Friedman’s quantitative reviews and identification of the “disease-prone personality” changed basic thinking and paradigms in this age-old field. His detailed life-span longitudinal studies of psychosocial factors and health have uncovered startling and dynamic findings, such as that childhood personality, particularly conscientiousness, is predictive of lifelong mortality risk. This meticulous work has inspired a great deal of follow-up research by others.

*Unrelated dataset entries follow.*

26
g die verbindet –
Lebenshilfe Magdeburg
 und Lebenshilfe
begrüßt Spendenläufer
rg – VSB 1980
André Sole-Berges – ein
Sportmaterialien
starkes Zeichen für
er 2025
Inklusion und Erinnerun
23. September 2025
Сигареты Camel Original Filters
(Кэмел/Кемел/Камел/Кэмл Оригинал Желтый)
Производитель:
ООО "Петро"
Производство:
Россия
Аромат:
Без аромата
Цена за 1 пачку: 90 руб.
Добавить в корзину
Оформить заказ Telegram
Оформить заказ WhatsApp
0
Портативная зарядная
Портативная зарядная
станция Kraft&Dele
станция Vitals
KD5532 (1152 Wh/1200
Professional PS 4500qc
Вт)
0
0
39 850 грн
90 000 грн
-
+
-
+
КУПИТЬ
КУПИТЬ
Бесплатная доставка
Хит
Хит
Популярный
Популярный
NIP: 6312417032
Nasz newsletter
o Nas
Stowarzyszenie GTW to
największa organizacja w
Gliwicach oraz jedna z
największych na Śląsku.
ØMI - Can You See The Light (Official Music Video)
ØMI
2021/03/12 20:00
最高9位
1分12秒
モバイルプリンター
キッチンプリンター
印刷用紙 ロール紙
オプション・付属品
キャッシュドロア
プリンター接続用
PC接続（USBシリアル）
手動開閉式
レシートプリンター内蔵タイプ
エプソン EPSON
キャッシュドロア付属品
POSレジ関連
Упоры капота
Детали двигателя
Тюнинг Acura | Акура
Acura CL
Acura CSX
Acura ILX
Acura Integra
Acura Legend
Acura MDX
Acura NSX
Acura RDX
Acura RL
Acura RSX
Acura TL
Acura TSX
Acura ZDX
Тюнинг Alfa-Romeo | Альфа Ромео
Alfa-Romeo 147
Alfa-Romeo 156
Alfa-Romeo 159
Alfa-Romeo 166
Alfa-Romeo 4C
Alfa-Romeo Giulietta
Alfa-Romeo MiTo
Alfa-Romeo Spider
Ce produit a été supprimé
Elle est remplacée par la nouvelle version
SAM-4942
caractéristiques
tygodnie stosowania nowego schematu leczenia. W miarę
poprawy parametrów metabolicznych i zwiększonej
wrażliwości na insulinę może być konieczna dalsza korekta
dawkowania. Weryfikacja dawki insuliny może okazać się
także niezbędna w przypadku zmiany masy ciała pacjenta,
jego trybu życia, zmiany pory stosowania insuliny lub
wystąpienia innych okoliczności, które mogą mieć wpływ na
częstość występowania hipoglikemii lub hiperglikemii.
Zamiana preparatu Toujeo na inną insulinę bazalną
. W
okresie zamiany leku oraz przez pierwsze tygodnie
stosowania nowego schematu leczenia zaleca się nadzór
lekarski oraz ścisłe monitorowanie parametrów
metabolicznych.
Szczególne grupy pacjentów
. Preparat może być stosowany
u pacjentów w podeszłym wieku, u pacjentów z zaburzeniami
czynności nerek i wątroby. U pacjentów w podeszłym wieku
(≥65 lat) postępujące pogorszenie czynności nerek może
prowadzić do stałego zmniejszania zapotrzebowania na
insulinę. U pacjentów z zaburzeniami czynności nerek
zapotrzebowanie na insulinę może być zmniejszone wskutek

Friedman’s breadth of contribution — including work that is theoretical, empirical, and applied — is striking, and it has applications extending well beyond psychology. His research on individual differences, emotional contagion, and the fundamental importance of nonverbal skills is widely applied in fields such as medical education, viral marketing, health promotion, and leadership training. He regularly reaches out to a broader audience, with textbooks in both personality and health psychology, an award-winning encyclopedia, and a widely distributed book on the “self-healing personality.” Accessible and supportive, Friedman has won multiple awards for his teaching and mentoring.
Few scholars can step back and view the big picture effectively while still making rigorous, significant, nuts-and-bolts contributions to the scientific corpus. Friedman can and does, and his work is changing how we think about the nature of health.